#### Instruções das tarefas:
[a] Extraia do artigo sobre as manifestações o trecho que começa em "É bem fácil" e segue até "com proposições ilegítimas.".
[b] Quais adjetivos o artigo sobre as manifestações usa para descrever a programação das redes de televisão? Liste todos.
[c] Escreva a continuação do artigo sobre as manifestações a partir da última frase dele.

29 de junho de 2013

À DIREITA NUNCA MAIS!

     É bem fácil  manipular informações com níveis de formação intelectual tão frágeis como o do brasileiro, educado basicamente pela programação débil, repetitiva e falaciosa das programações das redes de televisão. A guinada para a direita na grande manifestação da semana passada é prova disso. Um movimento que começou solicitando a redução dos preços das tarifas de transporte público transformou-se em uma passeata ufanista de viés direitista. É certo que muitos manifestantes estavam ali por mudanças importantes, e que a maioria  está insatisfeita com a falta de representatividade política, porque aguarda há décadas uma reforma que nunca acontece. Porém, poucos sabiam que as reformas não seguem adiante porque quem tem as rédeas para propor mudanças são justamente os políticos que se beneficiam com as regras do jeito que estão. Portanto, anseios legítimos com proposições ilegítimas.

#### Seção de dados:
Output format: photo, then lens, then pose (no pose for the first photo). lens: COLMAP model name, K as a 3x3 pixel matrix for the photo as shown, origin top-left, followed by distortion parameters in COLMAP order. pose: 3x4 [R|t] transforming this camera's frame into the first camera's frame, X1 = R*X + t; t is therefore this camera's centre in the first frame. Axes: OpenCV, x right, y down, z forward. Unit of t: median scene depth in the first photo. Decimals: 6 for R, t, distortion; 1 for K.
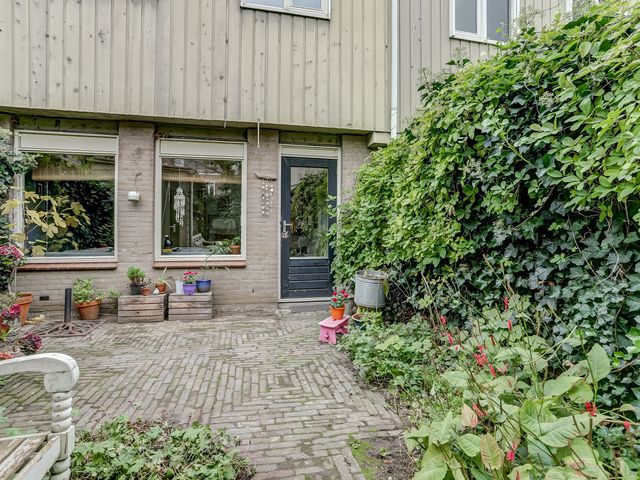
lens RADIAL K [[352.6, 0, 323.8], [0, 352.6, 228.8], [0, 0, 1]] dist [-0.061215, 0.038401]
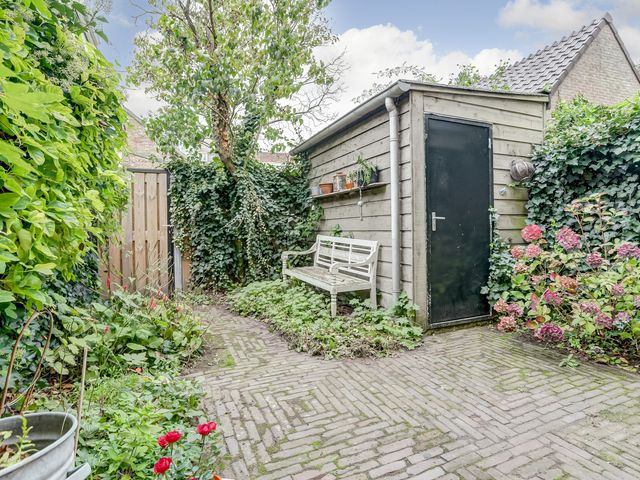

#### Respostas escritas:
[a]
É bem fácil  manipular informações com níveis de formação intelectual tão frágeis como o do brasileiro, educado basicamente pela programação débil, repetitiva e falaciosa das programações das redes de televisão. A guinada para a direita na grande manifestação da semana passada é prova disso. Um movimento que começou solicitando a redução dos preços das tarifas de transporte público transformou-se em uma passeata ufanista de viés direitista. É certo que muitos manifestantes estavam ali por mudanças importantes, e que a maioria  está insatisfeita com a falta de representatividade política, porque aguarda há décadas uma reforma que nunca acontece. Porém, poucos sabiam que as reformas não seguem adiante porque quem tem as rédeas para propor mudanças são justamente os políticos que se beneficiam com as regras do jeito que estão. Portanto, anseios legítimos com proposições ilegítimas.

[b] débil, repetitiva, falaciosa

[c]
     Esta multidão de pessoas indo às ruas, ainda que com os mais variados propósitos, em última instância, é um aceno, uma demonstração de um desejo de participação mais efetiva nos destinos da nação, querendo dizer que o voto não é mais o único modo de expressão democrática, e que a rua é um plebiscito, talvez o mais original, se pensarmos na democracia grega.
     A esquerda brasileira, para chegar ao poder, apesar de ter tido muitas de suas proposições efetivamente cumpridas, fez o que chamávamos nos anos oitenta de “alianças espúrias”. Estes aliados de ocasião, sem nenhuma identidade ideológica, agora estão cobrando caro pelo apoio prestado. Como disse muito bem o ex-governador do Rio Grande do Sul, Olívio Dutra, fazendo o mea culpa necessário: “Não mexemos na estrutura deste Estado, que continua sendo uma cidadela dos grandes interesses econômicos e culturais”. A esquerda abandonou inúmeras pautas importantes (nas quais milhões de eleitores escolheram), que transformariam o País para melhor, desde a reforma agrária até a interrupção dos lucros abomináveis dos bancos, por exemplo. Há que se reconhecer que  os avanços sociais  conquistados são infinitamente superiores em relação a todos os dos governos anteriores. Por conta destas alianças, mais e mais a classe política  criou um distanciamento quase abissal daqueles que os elegem. Deu no que deu. São hoje poucos, infelizmente, os que acredita em partidos.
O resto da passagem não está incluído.